Page images and the text extracted from them:
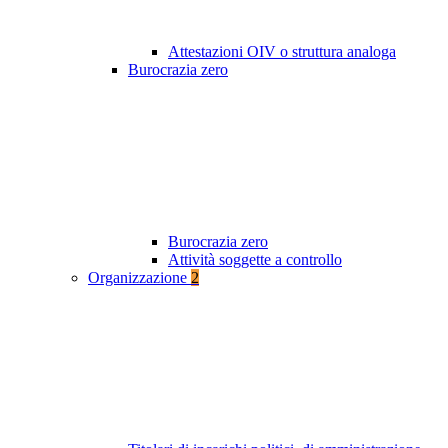
Attestazioni OIV o struttura analoga
Burocrazia zero
Burocrazia zero
Attività soggette a controllo
Organizzazione
2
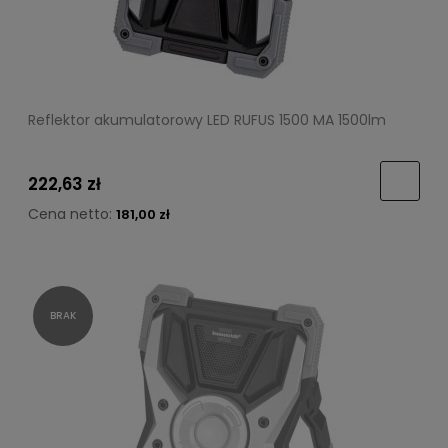
Reflektor akumulatorowy LED RUFUS 1500 MA 1500lm
222,63 zł
Cena netto:
181,00 zł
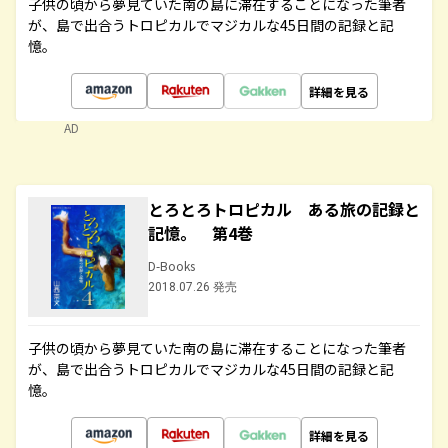
子供の頃から夢見ていた南の島に滞在することになった筆者
が、島で出合うトロピカルでマジカルな45日間の記録と記
憶。
詳細を見る
AD
とろとろトロピカル ある旅の記録と
記憶。 第4巻
D-Books
2018.07.26 発売
子供の頃から夢見ていた南の島に滞在することになった筆者
が、島で出合うトロピカルでマジカルな45日間の記録と記
憶。
詳細を見る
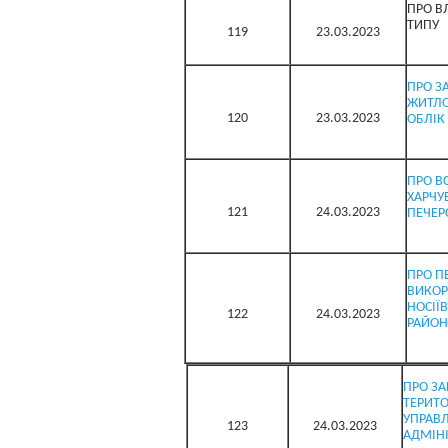
ПРО В
ТИПУ
119
23.03.2023
ПРО З
ЖИТЛО
120
23.03.2023
ОБЛІК
ПРО ВС
ХАРЧУ
121
24.03.2023
ПЕЧЕР
ПРО П
ВИКОР
НОСІЇ
122
24.03.2023
РАЙОНН
ПРО ЗА
ТЕРИТО
УПРАВЛ
123
24.03.2023
АДМІНІ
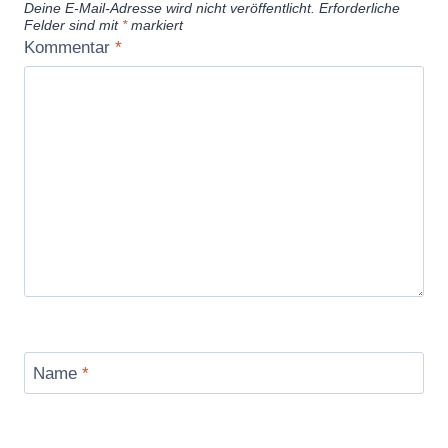
Deine E-Mail-Adresse wird nicht veröffentlicht.
Erforderliche
Felder sind mit
*
markiert
Kommentar
*
Name
*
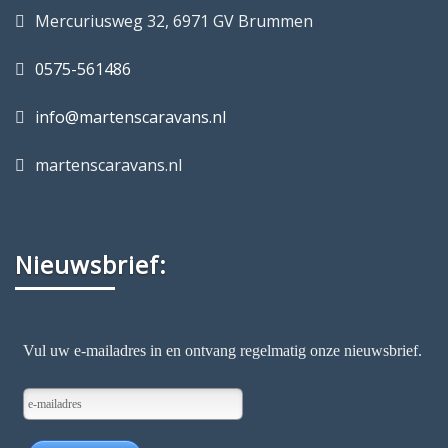
Mercuriusweg 32, 6971 GV Brummen
0575-561486
info@martenscaravans.nl
martenscaravans.nl
Nieuwsbrief:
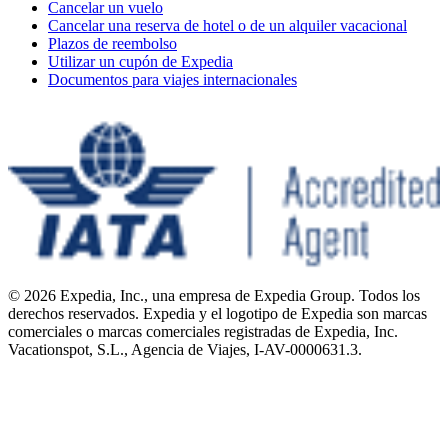
Cancelar un vuelo
Cancelar una reserva de hotel o de un alquiler vacacional
Plazos de reembolso
Utilizar un cupón de Expedia
Documentos para viajes internacionales
© 2026 Expedia, Inc., una empresa de Expedia Group. Todos los
derechos reservados. Expedia y el logotipo de Expedia son marcas
comerciales o marcas comerciales registradas de Expedia, Inc.
Vacationspot, S.L., Agencia de Viajes, I-AV-0000631.3.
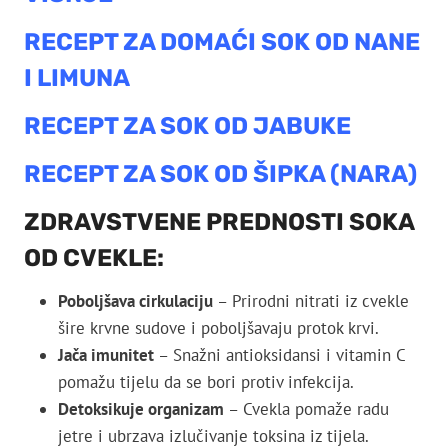
RECEPT ZA DOMAĆI SOK OD NANE
I LIMUNA
RECEPT ZA SOK OD JABUKE
RECEPT ZA SOK OD ŠIPKA (NARA)
ZDRAVSTVENE PREDNOSTI SOKA
OD CVEKLE:
Poboljšava cirkulaciju
– Prirodni nitrati iz cvekle
šire krvne sudove i poboljšavaju protok krvi.
Jača imunitet
– Snažni antioksidansi i vitamin C
pomažu tijelu da se bori protiv infekcija.
Detoksikuje organizam
– Cvekla pomaže radu
jetre i ubrzava izlučivanje toksina iz tijela.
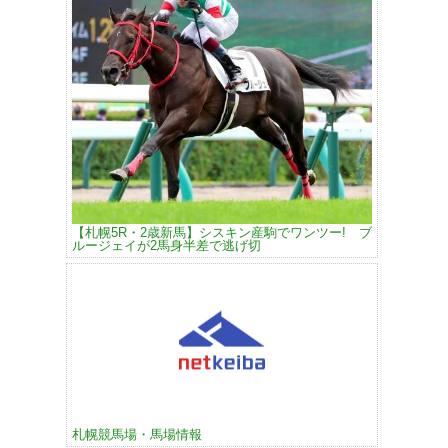
【札幌5R・2歳新馬】シスキン産駒でワンツー! ブ
ルージェイが2馬身半差で逃げ切
札幌競馬場・馬場情報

= WHAT YOU HAVE TO DO =
Reproduce the text of all the records above word for word, leaving out the pictures.

= ANSWER SPACE =
Attestazioni OIV o struttura analoga
Burocrazia zero
Burocrazia zero
Attività soggette a controllo
Organizzazione
2
Reflektor akumulatorowy LED RUFUS 1500 MA 1500lm
222,63 zł
Cena netto:
181,00 zł
子供の頃から夢見ていた南の島に滞在することになった筆者
が、島で出合うトロピカルでマジカルな45日間の記録と記
憶。
詳細を見る
AD
とろとろトロピカル ある旅の記録と
記憶。 第4巻
D-Books
2018.07.26 発売
子供の頃から夢見ていた南の島に滞在することになった筆者
が、島で出合うトロピカルでマジカルな45日間の記録と記
憶。
詳細を見る
ПРО В
ТИПУ
119
23.03.2023
ПРО З
ЖИТЛО
120
23.03.2023
ОБЛІК
ПРО ВС
ХАРЧУ
121
24.03.2023
ПЕЧЕР
ПРО П
ВИКОР
НОСІЇ
122
24.03.2023
РАЙОНН
ПРО ЗА
ТЕРИТО
УПРАВЛ
123
24.03.2023
АДМІНІ
Deine E-Mail-Adresse wird nicht veröffentlicht.
Erforderliche
Felder sind mit
*
markiert
Kommentar
*
Name
*
Mercuriusweg 32, 6971 GV Brummen
0575-561486
info@martenscaravans.nl
martenscaravans.nl
Nieuwsbrief:
Cancelar un vuelo
Cancelar una reserva de hotel o de un alquiler vacacional
Plazos de reembolso
Utilizar un cupón de Expedia
Documentos para viajes internacionales
© 2026 Expedia, Inc., una empresa de Expedia Group. Todos los
derechos reservados. Expedia y el logotipo de Expedia son marcas
comerciales o marcas comerciales registradas de Expedia, Inc.
Vacationspot, S.L., Agencia de Viajes, I-AV-0000631.3.
RECEPT ZA DOMAĆI SOK OD NANE
I LIMUNA
RECEPT ZA SOK OD JABUKE
RECEPT ZA SOK OD ŠIPKA (NARA)
ZDRAVSTVENE PREDNOSTI SOKA
OD CVEKLE:
Poboljšava cirkulaciju
– Prirodni nitrati iz cvekle
šire krvne sudove i poboljšavaju protok krvi.
Jača imunitet
– Snažni antioksidansi i vitamin C
pomažu tijelu da se bori protiv infekcija.
Detoksikuje organizam
– Cvekla pomaže radu
jetre i ubrzava izlučivanje toksina iz tijela.
【札幌5R・2歳新馬】シスキン産駒でワンツー! ブ
ルージェイが2馬身半差で逃げ切
札幌競馬場・馬場情報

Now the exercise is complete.